Deposits held in commercial banks by customers rose by Sh430.4 billion in six months to cross the Sh5 trillion mark for the first time in June, mainly driven by a weak shilling and digitisation, even as banks try to woo customers with five-year high-interest rates.
Latest figures from the Central Bank of Kenya’s Credit Officer Survey show customer deposits grew 6.9 percent to hit a record Sh5.16 trillion in June compared to Sh4.82 trillion in March.
This was driven by a sharp growth in foreign currency deposits, which hit a record Sh1.186 trillion in June for the first time, up from Sh922.4 billion in December last year, benefiting individuals and firms that had stashed foreign currency.
The Kenyan shilling, which was trading at a mean of Sh123.42 against the US dollar when the year began, has depreciated rapidly in recent months, dropping by 13.8 percent to Sh140.52 by the end of June.
At the same time, banks have stepped up efforts to retain customers’ deposits by offering the highest interest rates in five years, which has contributed to a decent increase in time and savings deposits as well as demand deposits during the period.
The deposit rate hit 7.82 percent in June, which is the highest level since June 2018 when the rate stood at 8.04 percent.
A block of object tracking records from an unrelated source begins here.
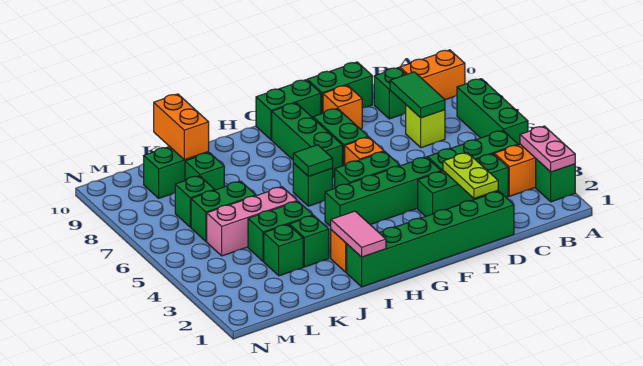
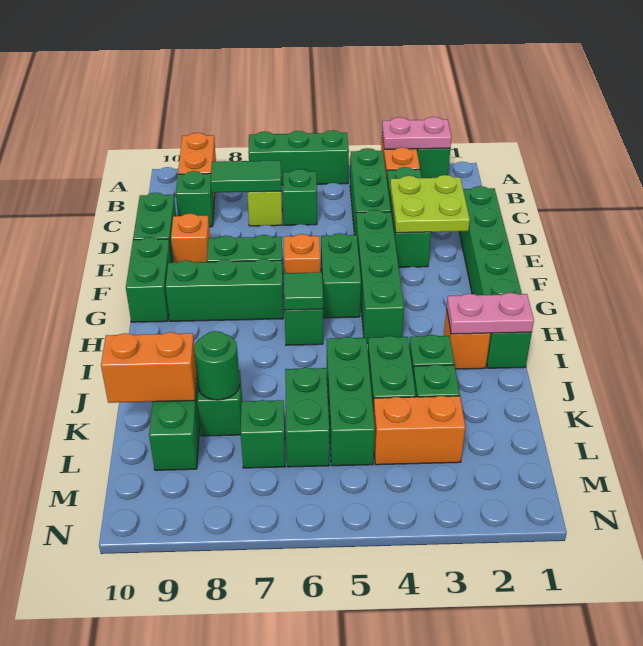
none -> green brick C6 level 1
lime plate D2:D3 level 2 -> lime plate D2:E3 level 2
pink tile I1:I2 level 2 -> pink plate I1:I2 level 2
pink brick J5:L5 level 1 -> green brick J5:L5 level 1
none -> green round brick K8 level 2
none -> orange brick L3:L4 level 1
Banks have raised rates on deposits for nine consecutive months since September last year at a time they have had to contend with stiff competition from the attractive rates being offered by Treasury bills and bonds, unit trusts and other investments.
“Total deposits increased by 6.9 percent from Sh4.82 trillion in March 2023, to Sh5.16 trillion in June 2023,” said the CBK.
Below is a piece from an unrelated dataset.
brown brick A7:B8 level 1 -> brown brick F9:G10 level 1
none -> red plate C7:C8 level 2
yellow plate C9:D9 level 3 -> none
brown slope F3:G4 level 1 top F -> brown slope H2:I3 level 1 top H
The jump in deposits has hugely improved banks’ liquidity, helping the lenders unlock more funds for lending.
“During the quarter ended June 30, 2023, liquidity improved mainly as a result of increased deposits (57 percent), loan recovery (20 percent), maturity of government securities (14 percent), capital injection (9.0 percent),” said the CBK. “Banks have put in place strategies to grow the deposits in the coming quarter.”
The CBK has also attributed the growth to agency banking and increased digitisation of banking services, which have made it more convenient for customers to deposit cash into their bank accounts using their mobile phones.
“The growth was supported by mobilisation of deposits through digital platforms,” said the CBK in its Bank Supervision Annual Report, 2022.
This comes at a time when the number of deposit accounts has grown sharply as more individuals and firms seek banking services.
The number of deposit account holders has grown by more than 15 times over the last 15 years to 64 million in 2022, up from just four million in 2007, according to CBK data.
Economists say the attractive interest rates being offered by government securities pose huge competition to banks, as lending to the government, normally considered risk-free, is now heavily favoured by investors.
In last week’s auction, the average interest rate on the 91-day T-bill stood at 14.23 percent, that of the 182-day T-bill was 14.36 percent and the 364-day bill attracted a rate of 14.86 percent.
In the auction, the CBK went to the market seeking Sh24 billion across all three tenors but took up a larger amount of Sh38.7 billion.
“What we are seeing is that commercial banks have to increase their interest rates on deposits to try to compete with government securities which are currently offering attractive returns to investors,” said Ken Gichinga, the chief economist at Mentoria Economics.
Mr Gichinga said the high rates offered by government papers are a threat to the economy as the T-bills and bonds are mopping up cash from the economy.
“Banks have really tried to adapt but the high rates on government securities could have adverse effects on the economy because now everyone wants to lend the government,” he said.
The government, however, last month cut its domestic borrowing target by 46.1 per cent, attributing it to an expected increase in external financing in what is likely to ease rates.
“The committee noted that as a result of identified new external financing, the projected net domestic borrowing by the government has been reduced from Sh586 billion to Sh316 billion,” the CBK said.
By December last year, large banks held 74.7 percent of the entire customer deposits in the sector. Medium-sized banks held 17.1 percent of the deposits while small banks held just 8.1 percent of the deposits.
To underline the risk of higher rates of alternative investments offering higher rates than those offered by banks, last year, customer deposits held by microfinance banks dropped by 7.8 percent from Sh50.4 billion in 2021 to Sh46.5 billion in 2022.
“The decline in deposits was due to transfer of funds to alternative attractive investments due to the overall increase in interest rates,” said the CBK.